Threshold reduced from exponential to polynomial in dimension

Broader class of mixed-integer convex sets satisfy the conjecture

Enhanced geometric methods for analyzing convex sets

Abstract

In 1960, Gr\"{u}nbaum proved that for any convex body $C\subset\mathbb{R}^d$ and every halfspace $H$ containing the centroid of $C$, one has that the volume of $H\cap C$ is at least a $\frac{1}{e}$-fraction of the volume of $C$. Recently, in 2014, Oertel conjectured that a similar result holds for mixed-integer convex sets.

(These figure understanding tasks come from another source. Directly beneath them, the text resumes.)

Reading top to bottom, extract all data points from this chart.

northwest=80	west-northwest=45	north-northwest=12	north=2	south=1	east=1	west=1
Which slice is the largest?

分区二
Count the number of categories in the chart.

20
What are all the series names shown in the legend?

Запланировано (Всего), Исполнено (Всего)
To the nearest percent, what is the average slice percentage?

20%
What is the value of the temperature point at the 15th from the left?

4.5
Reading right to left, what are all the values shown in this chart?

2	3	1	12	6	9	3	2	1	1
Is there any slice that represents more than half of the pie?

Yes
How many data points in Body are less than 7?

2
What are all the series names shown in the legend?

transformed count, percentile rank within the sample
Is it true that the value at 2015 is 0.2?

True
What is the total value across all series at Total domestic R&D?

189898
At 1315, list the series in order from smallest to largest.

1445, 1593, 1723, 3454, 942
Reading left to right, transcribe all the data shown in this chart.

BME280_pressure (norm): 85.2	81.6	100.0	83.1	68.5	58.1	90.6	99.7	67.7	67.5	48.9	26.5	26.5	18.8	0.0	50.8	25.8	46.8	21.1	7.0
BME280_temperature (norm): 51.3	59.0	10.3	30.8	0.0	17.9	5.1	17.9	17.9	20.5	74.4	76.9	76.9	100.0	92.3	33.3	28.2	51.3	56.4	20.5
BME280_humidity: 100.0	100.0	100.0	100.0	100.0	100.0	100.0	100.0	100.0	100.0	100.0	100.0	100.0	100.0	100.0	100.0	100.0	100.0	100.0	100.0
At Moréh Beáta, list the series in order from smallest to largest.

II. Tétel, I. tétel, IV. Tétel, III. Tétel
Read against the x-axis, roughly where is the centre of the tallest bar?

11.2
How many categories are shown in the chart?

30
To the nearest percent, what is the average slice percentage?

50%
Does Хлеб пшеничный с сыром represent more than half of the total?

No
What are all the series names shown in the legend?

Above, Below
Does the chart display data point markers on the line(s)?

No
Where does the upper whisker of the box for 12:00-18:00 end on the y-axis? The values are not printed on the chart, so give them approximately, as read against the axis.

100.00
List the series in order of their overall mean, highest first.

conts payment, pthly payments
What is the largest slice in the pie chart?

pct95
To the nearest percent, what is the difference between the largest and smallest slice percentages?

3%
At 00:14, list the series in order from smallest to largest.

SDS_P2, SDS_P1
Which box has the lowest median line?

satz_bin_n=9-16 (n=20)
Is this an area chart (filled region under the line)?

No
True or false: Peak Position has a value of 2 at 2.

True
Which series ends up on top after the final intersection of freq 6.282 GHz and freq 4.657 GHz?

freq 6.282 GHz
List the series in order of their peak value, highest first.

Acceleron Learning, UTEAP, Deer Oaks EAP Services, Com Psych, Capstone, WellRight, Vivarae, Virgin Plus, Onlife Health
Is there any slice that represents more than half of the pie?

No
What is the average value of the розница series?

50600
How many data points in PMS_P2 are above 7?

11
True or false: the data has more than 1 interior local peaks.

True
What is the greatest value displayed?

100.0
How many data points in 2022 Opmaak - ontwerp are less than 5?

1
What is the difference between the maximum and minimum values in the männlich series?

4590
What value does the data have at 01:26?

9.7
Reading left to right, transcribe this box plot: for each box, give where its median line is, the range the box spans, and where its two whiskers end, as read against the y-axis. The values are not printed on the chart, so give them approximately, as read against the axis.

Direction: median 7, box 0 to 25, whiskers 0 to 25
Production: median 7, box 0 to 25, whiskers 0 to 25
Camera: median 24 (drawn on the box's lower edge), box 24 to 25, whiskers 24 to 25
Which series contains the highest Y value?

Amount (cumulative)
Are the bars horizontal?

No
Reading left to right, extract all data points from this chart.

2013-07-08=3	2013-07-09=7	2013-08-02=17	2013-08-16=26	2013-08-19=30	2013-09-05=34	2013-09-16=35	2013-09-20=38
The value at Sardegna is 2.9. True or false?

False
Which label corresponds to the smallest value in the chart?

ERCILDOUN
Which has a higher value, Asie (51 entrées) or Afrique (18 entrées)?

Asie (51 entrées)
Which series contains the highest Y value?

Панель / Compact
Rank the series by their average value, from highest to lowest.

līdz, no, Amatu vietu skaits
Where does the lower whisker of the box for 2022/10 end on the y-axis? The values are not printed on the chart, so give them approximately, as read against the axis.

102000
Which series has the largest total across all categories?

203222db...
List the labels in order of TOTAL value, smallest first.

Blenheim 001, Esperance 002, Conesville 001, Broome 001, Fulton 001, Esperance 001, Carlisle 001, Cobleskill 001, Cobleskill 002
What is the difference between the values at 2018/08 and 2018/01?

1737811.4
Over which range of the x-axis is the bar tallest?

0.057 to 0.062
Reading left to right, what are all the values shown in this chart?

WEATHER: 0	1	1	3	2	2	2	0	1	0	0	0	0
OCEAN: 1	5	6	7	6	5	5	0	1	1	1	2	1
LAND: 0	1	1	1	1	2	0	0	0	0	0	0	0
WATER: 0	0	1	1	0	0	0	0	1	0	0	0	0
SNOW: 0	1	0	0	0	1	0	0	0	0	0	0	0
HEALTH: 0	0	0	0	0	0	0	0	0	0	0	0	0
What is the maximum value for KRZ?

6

Concretely, he proposed that for any convex body $C\subset \mathbb{R}^{n+d}$, there should exist a point $\mathbf{x} \in S=C\cap(\mathbb{Z}^{n}\times\mathbb{R}^d)$ such that for every halfspace $H$ containing $\mathbf{x}$, one has that \[ \mathcal{H}_d(H\cap S) \geq \frac{1}{2^n}\frac{1}{e}\mathcal{H}_d(S), \] where $\mathcal{H}_d$ denotes the $d$-dimensional Hausdorff measure. While the conjecture remains open, Basu and Oertel proved in 2017 that the above inequality holds true for sufficiently large sets, in terms of a measure known as the \emph{lattice width} of a set. In this work, by following a geometric approach, we improve this result by substantially reducing the threshold at which a set can be considered large. We reduce this threshold from an exponential to a polynomial dependency on the dimension, therefore significantly enlarging the family of mixed-integer convex sets over which Oertel's conjecture holds true.